In the year after my surgery I can honestly say I let the endometriosis take me over. I defined myself as the girl with endo, I curled into a ball and I wallowed there in the darkness. This was me giving into the pain. My body was healing from surgery, but my mind was still on the operating table.
It took me a year and a half to crawl out the hole. I realized that out here in the light, the world had kept spinning. There were birds and butterflies and blue skies I had been missing. Determined to get back to my Self, I embarked on a two year long healing process that did not involve doctors or drugs or surgeries. It instead involved listening to my soul.
My newfound healing was spurred by a trip to a Reiki Master. When I received my first energy healing I realized there was a whole world of healing out there that didn’t involve prescription drugs. I started doing yoga regularly, reading books on meditation and mindfulness and changed my diet. Going vegetarian was one of the best decisions I made, because I could limit the amount of processed foods or meats pumped with antibiotics or hormones. I went back to the simplest form of eating- fruits and vegetables from the earth. I received herbal supplements from traditional Chinese doctors and a year and a half after my surgery I was ovulating on my own, the endometriosis pain had subsided, and I was in the best shape of my life.
Six months later I found out we were expecting our first child. This was something I thought I would have to struggle with. My doctors had given me a 25% chance of conceiving naturally since I had a diagnosis of endometriosis and poly cystic ovarian syndrome. And yet here I was with a beautiful blessing growing in my belly.
I could have let endometriosis ruin me. Or worse, define me and keep me locked in a box of pain, depression and despair. But I wasn’t ready to give up the fight. I’m grateful to celebrities like Padma Lakshmi, Lena Durnham and Jillian Michaels for opening up about their struggles with endometriosis.

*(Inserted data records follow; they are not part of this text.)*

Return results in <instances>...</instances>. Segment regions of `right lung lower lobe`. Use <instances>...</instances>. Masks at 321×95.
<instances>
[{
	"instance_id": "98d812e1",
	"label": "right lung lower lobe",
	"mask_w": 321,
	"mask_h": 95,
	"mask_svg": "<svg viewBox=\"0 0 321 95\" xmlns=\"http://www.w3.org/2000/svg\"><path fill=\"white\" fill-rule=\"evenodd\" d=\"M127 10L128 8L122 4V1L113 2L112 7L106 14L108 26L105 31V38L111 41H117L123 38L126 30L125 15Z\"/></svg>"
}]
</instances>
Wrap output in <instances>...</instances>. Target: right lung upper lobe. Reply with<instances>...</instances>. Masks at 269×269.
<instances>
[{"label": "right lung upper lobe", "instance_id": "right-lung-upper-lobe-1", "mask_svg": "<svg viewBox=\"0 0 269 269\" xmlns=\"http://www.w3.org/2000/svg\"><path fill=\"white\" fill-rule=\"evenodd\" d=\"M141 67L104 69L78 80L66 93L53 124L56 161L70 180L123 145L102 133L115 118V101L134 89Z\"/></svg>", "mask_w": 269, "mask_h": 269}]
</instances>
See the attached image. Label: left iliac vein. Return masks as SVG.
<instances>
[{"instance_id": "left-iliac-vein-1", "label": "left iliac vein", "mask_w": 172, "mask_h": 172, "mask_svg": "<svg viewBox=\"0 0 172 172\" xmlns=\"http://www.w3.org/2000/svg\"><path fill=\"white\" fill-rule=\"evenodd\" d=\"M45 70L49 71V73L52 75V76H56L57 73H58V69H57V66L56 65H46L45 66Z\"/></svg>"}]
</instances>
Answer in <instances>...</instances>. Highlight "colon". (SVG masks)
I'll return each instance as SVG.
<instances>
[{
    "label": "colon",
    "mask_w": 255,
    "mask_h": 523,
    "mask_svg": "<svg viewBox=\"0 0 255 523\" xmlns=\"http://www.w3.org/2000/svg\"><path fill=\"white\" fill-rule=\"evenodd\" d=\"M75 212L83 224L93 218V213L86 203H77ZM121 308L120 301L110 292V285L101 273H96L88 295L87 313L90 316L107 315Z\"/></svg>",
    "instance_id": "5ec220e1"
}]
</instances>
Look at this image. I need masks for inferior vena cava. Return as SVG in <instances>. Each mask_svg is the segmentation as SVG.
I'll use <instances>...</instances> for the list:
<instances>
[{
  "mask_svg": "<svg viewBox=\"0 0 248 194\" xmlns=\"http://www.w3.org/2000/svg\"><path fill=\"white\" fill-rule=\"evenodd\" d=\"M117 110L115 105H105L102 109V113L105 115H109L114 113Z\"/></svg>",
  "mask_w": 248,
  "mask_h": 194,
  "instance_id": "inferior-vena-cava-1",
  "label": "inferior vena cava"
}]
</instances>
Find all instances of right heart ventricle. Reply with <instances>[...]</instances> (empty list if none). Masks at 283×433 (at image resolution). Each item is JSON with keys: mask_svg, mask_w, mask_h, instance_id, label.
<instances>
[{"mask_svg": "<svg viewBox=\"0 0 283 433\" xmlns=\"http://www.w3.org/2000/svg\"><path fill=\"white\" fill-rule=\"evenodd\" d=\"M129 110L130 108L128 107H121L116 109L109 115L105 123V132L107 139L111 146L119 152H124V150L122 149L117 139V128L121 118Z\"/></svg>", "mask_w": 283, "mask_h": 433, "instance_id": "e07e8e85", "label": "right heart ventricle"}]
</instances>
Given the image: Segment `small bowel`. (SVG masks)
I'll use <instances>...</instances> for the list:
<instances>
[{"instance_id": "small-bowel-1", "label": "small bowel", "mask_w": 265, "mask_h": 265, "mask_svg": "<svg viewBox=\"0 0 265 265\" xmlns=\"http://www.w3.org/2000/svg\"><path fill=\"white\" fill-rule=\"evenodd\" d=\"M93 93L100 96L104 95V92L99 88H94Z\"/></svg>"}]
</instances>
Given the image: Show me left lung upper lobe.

There are over 176 million women nationwide suffering with this silent disease…
and the more awareness we can raise, the more doctors will know to make the right diagnosis. Women need to be better informed on the symptoms and that “dealing with” the pain does not have to be part of your monthly curse. There’s a way out.
As I await the birth of my little miracle baby, I’m so glad I didn’t throw in the towel on this race.
The finish line is in sight and I’m ready to cross the red line.